Dream11's Nightmare: India's Gaming Ban Crushes Revenue, Ignites Layoff Fears!

Harsh Jain, co-founder and CEO of Dream Sports, the parent company of online gaming and fantasy sports major Dream11, has announced the company's strategic pivot following the Indian government's recent ban on online real money gaming (RMG). With the ‘Promotion and Regulation of Online Gaming Bill 2025’ officially passed, Dream11 will not oppose the government's decision and is instead embarking on a new "3.0 model" of operation. This shift comes as a significant blow, as 95 percent of the company's current revenue, and all its profits, were derived from cash-based contests that are now deemed illegal.
The "3.0 model" marks a distinct new phase for Dream11, evolving from its non-RMG journey between 2008-2012 (Phase 1) and its RMG-based operations from 2012-2015 (Dream11 2.0). Under this new paradigm, Dream11 will aggressively reorient its focus towards its other burgeoning businesses, including DreamCricket, DreamMoney, DreamSetGo, and FanCode. Jain aims to transform fantasy sports into a more engaging experience, centered around a sustainable free-to-play business model. Key strategies for this transformation include a reliance on advertising and sponsorships, as well as a significant expansion into global markets, positioning it as a "Make-in-India" product.

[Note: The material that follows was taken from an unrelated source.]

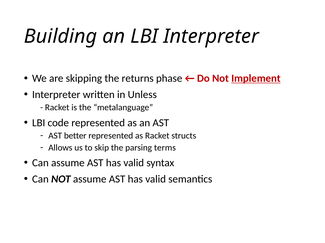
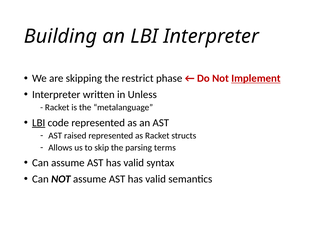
returns: returns -> restrict
LBI at (39, 123) underline: none -> present
better: better -> raised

Dream11 has affirmed its immediate compliance with the new law, with Jain explicitly stating, "Dream11 will not challenge this law in court." He clarified the company's stance, noting that while they operated within constitutional protection previously, the new law necessitates their full compliance. However, Jain also emphasized that Dream11 would defend itself against any retroactive claims that its past, legally protected operations constituted illegal gambling.

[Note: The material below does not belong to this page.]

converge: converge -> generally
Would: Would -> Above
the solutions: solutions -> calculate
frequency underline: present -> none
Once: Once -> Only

Despite the drastic impact on revenue, Jain has confirmed that Dream11 has no plans for layoffs. The company's 500 engineers, who were previously engaged in maintaining existing systems, will now be strategically redirected. Their new focus will be on "building for the future," specifically through AI-driven innovations across sports content, commerce, merchandising, and fan experiences. Jain articulated the company's belief that "the only way out of this hole is by building great products, and that requires great talent." Consequently, Dream11 will prioritize retaining its workforce, opting instead to significantly cut marketing, advertising, and partnership expenditures. There remains a strong internal demand for talent across its various platforms like FanCode, DreamSetGo, Dream Game Studios, and Dream Money, and for new products in development.
Financially, Dream Sports appears robust, possessing sufficient cash reserves to sustain its workforce and operations for several years. The company reported operational revenue of ₹6,384.49 crore for FY23, a notable increase from ₹3,841 crore in FY22. Moving forward, the entire company's efforts will be channelled into harnessing sports-related opportunities within India, primarily leveraging artificial intelligence and focusing on the burgeoning creator economy. Jain sees AI as a disruptive force that will transform sports content, commerce, fan engagement, analytics, sports performance, and merchandise.

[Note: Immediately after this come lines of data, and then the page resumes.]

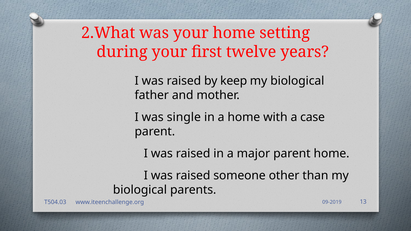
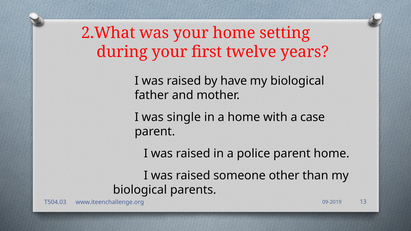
keep: keep -> have
major: major -> police
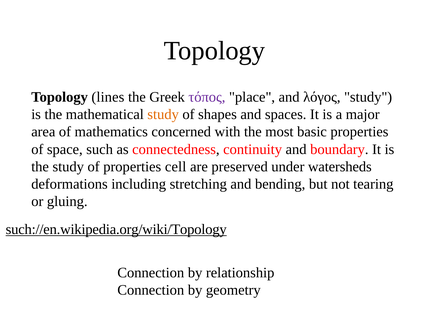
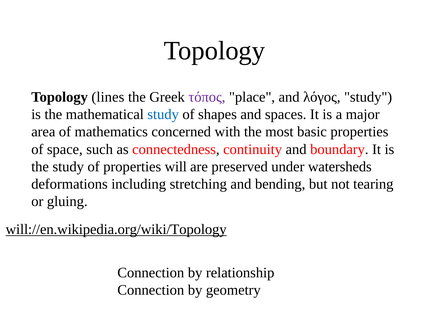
study at (163, 115) colour: orange -> blue
cell: cell -> will
such://en.wikipedia.org/wiki/Topology: such://en.wikipedia.org/wiki/Topology -> will://en.wikipedia.org/wiki/Topology
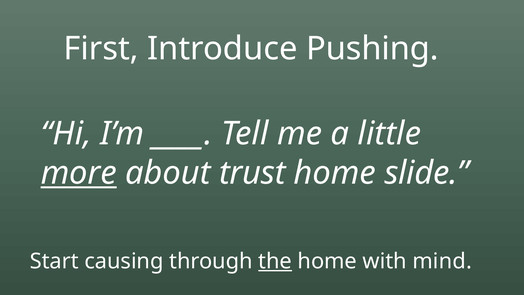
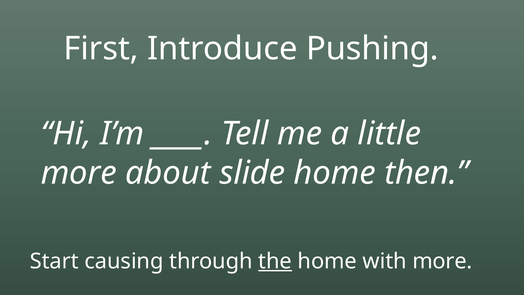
more at (79, 173) underline: present -> none
trust: trust -> slide
slide: slide -> then
with mind: mind -> more
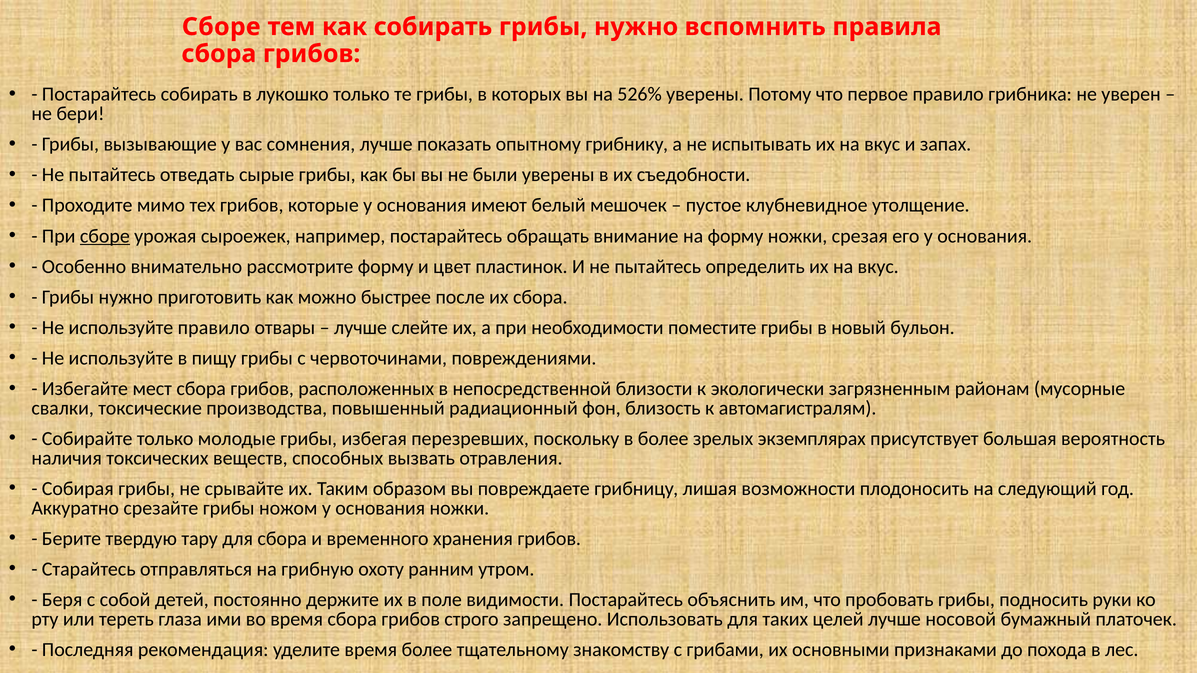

Adding to the company's operational adjustments, Dream11 has informed the Board of Control for Cricket in India (BCCI) of its inability to continue sponsoring teams. Currently in the final six months of its three-year contract, reportedly worth ₹358 crore when it replaced Byju's in 2023, Dream11 is in discussions with the BCCI to work out a mutually beneficial path forward. The BCCI, acknowledging the situation, is now actively exploring other sponsorship options ahead of the Asia Cup.
Reflecting on the government's decision, Jain expressed a preference for regulations over an outright ban, citing the example of Tamil Nadu's laws, which successfully implemented KYC, time limits, and player restrictions while maintaining tax revenues and preventing a black market. He admitted that the industry was "caught off guard" by the swift passage of the Bill. In hindsight, Jain acknowledged the industry's collective failure to establish strong self-regulation years ago, lamenting the lack of a united code of ethics that could have protected consumers and deterred problematic operators.